The Follo Museum is a regional institution situated at Seiersten, some 2 kms east of Drøbak. The Museum displays farming, traditional culture and local history. A Museum shop and a café is open for public at the museum. More info: www.follomuseum.no

 

Skigleder hører med i Drøbak! Klipp fra en film laget av Frognmarkas Venner.

Joy of skiing during winter time around Drøbak! Film cuts from a movie made by “Friends of The Frogn Nature”.

Forests and fields

Skogens konge trives i Frogn. Foto: Andreas Trøite.

The Moose – “King of the Forest” is often seen around Drøbak. Photo: Andreas Trøite.

In Norway you are legally admitted to walk in all forests and fields, except agricultural land in the period when crops are grown between april/may and october. The natural surroundings of Drøbak provide a nice landscape for hikes and not least winter time skiing. Everybody is free to pick flowers, berries and mushrooms.

Ekornet er et kjært syn i skogens mangfold i Frogn. Foto: Andreas Trøite.

The Squirrel is a popular view in the forests around Drøbak. Photo: Andreas Trøite.

Wildlife is rich. The moose, king of the forest, is often to be seen, and herds of deer frequently visit gardens and town premises. Squirrels, foxes and badgers are common, and the deeper forests even give shelter to the shy and mysterious lynx. The rich bird life attracts ornitologists looking for rare species in the Frogn and Drøbak region. More info about outdoor life in forest and fields at: www.frognmarka.no

 

Across the Drøbak strait lies Hurum, a great peninsula between the Oslo Fjord and Drammen. Larger parts here are ”forgotten” areas with deep forests, hills, marshland and sea shores. Experience the unexpected – this enriches your stay in Drøbak! More info: www.visithurum.no

 

Skiløpere på jordene ved Heer. I Frogn har vi naturgleden rett utenfor husdøra! Foto: Tore Lundby.

Cross country skiing in the fields at Heer, near to Drøbak. We have lots of natural splendour right outside the door! Photo: Tore Lundby.

Nature with culture

All these environmental and natural splendours provide recreation and adventure for a large local population. We wish visitors from all over the world welcome, but please be careful and conciderate:

• Leave shores and forests clean and tidy after your visit.

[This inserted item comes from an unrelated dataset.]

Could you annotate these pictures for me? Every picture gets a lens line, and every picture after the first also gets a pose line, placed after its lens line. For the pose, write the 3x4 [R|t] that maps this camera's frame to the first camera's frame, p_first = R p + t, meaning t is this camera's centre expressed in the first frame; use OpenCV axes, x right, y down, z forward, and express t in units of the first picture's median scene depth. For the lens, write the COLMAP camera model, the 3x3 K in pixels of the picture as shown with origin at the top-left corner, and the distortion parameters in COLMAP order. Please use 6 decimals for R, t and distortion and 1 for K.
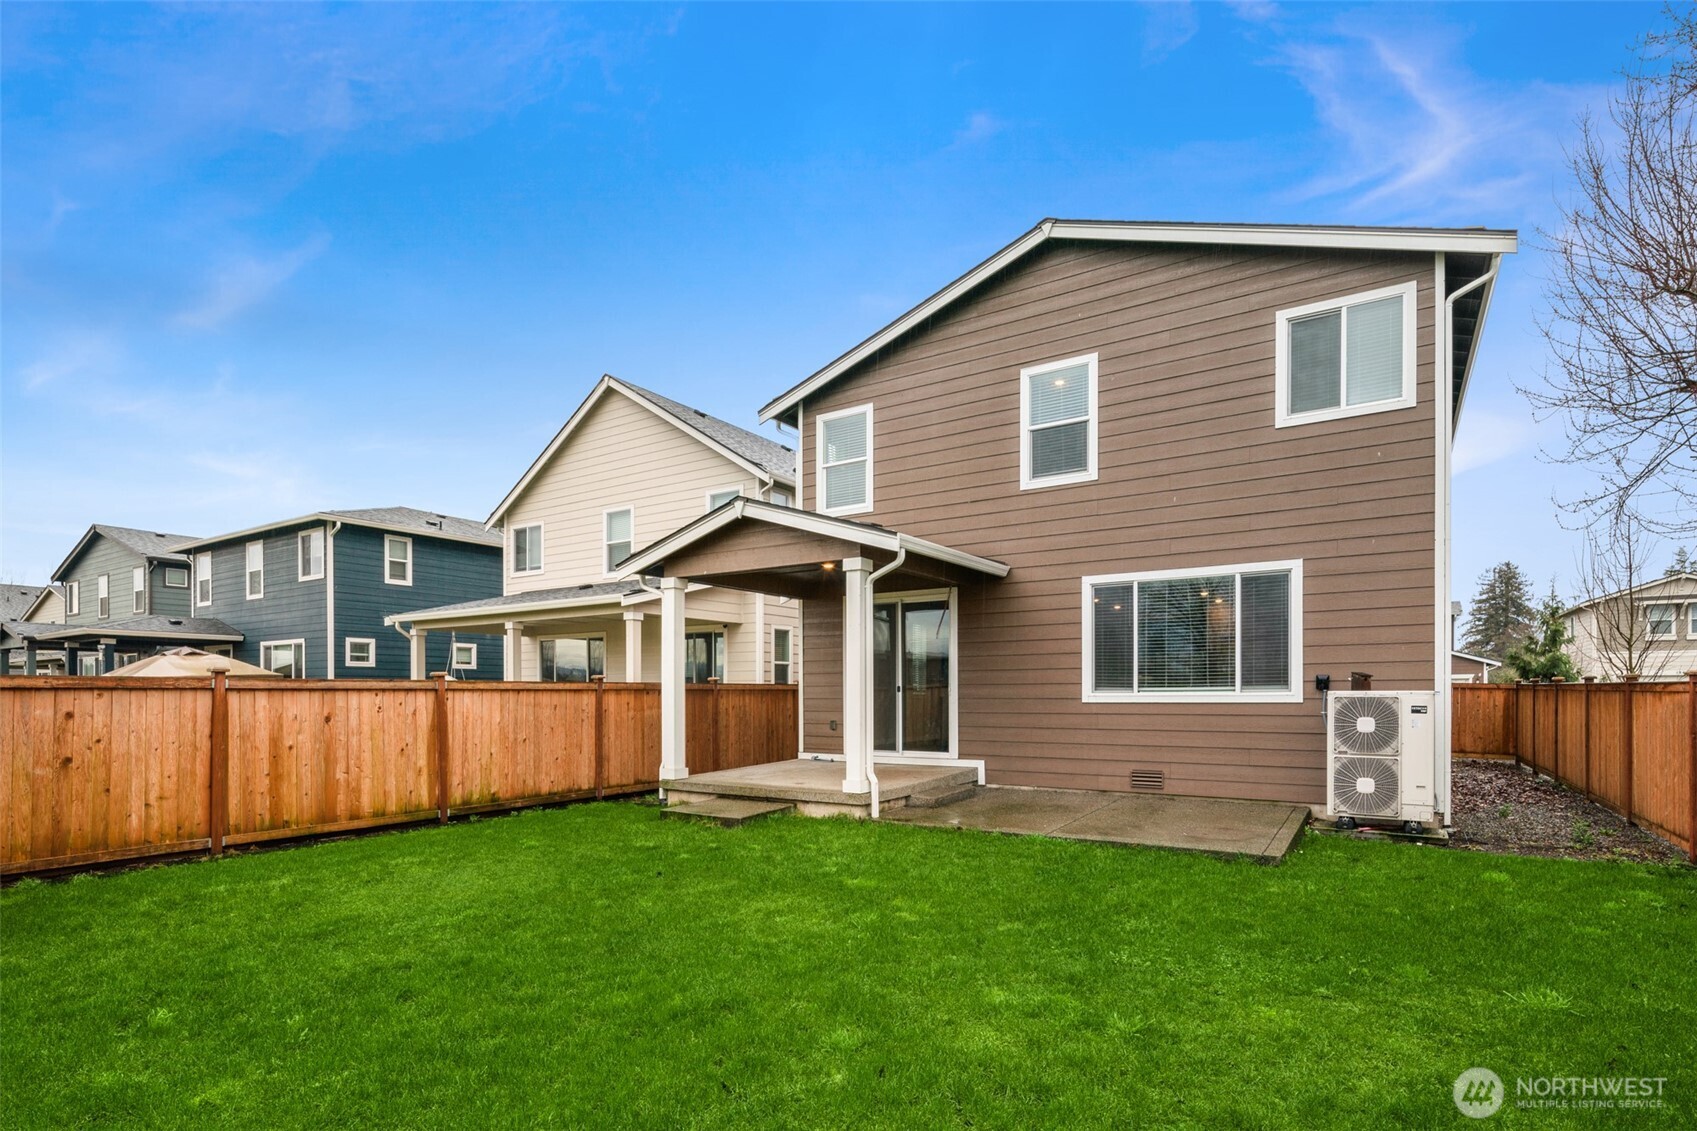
lens RADIAL K [[842.2, 0, 849.0], [0, 842.2, 684.6], [0, 0, 1]] dist [-0.002387, 0.000069]
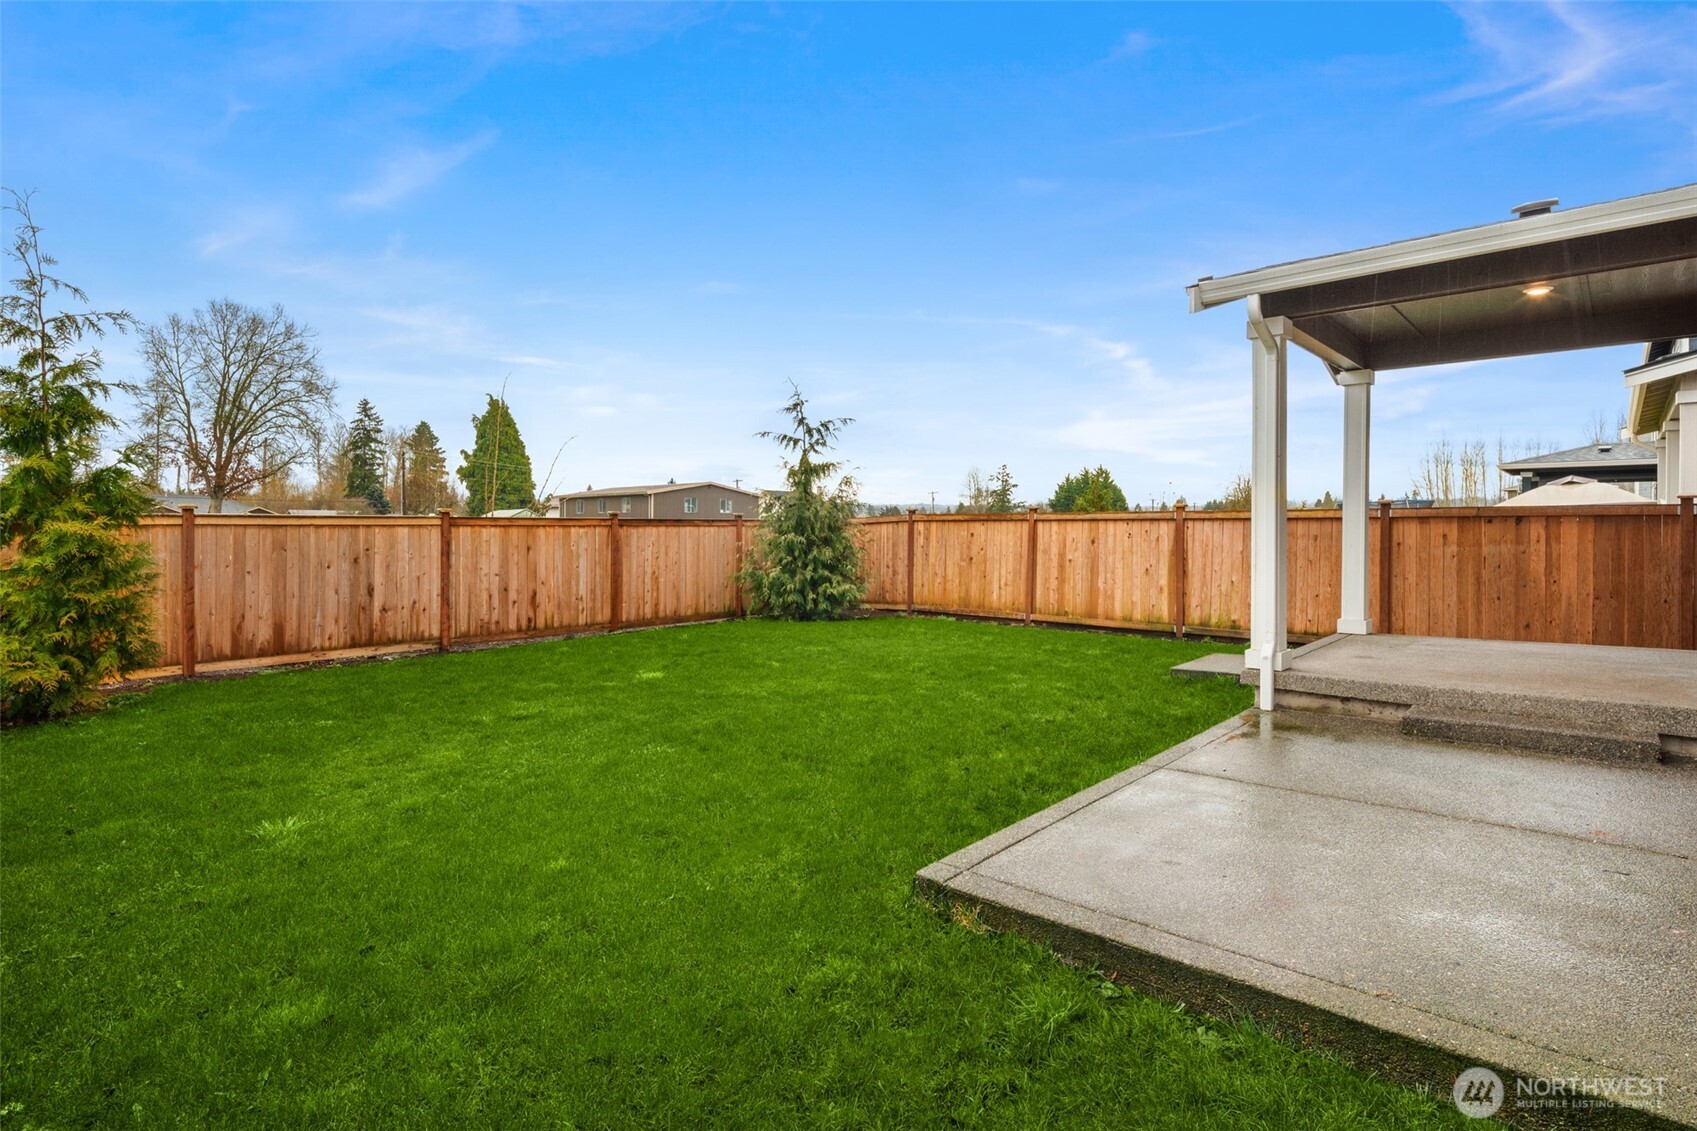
lens RADIAL K [[842.2, 0, 839.5], [0, 842.2, 524.7], [0, 0, 1]] dist [-0.002387, 0.000069]
pose [[-0.163309, 0.001553, -0.986574, 0.698388], [0.009603, 0.999954, -0.000016, 0.008941], [0.986528, -0.009476, -0.163317, 0.735983]]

• Do not throw cigarette ends on the ground.

• Curb your dog!

• Release the small fish, leave it to grow up.

• Remember 5 knots speed limit until 200 meters from land.

• Pay attention at sea to smaller boats and kayaks.

• Respect the bird and nature protection areas.

• Pay great attention to pedestrians and bicyclists along the narrow and curvy country roads.

• Do not lit open fires in forests or fields during summer time.

 

Enjoy environment – welcome to Drøbak & Frogn!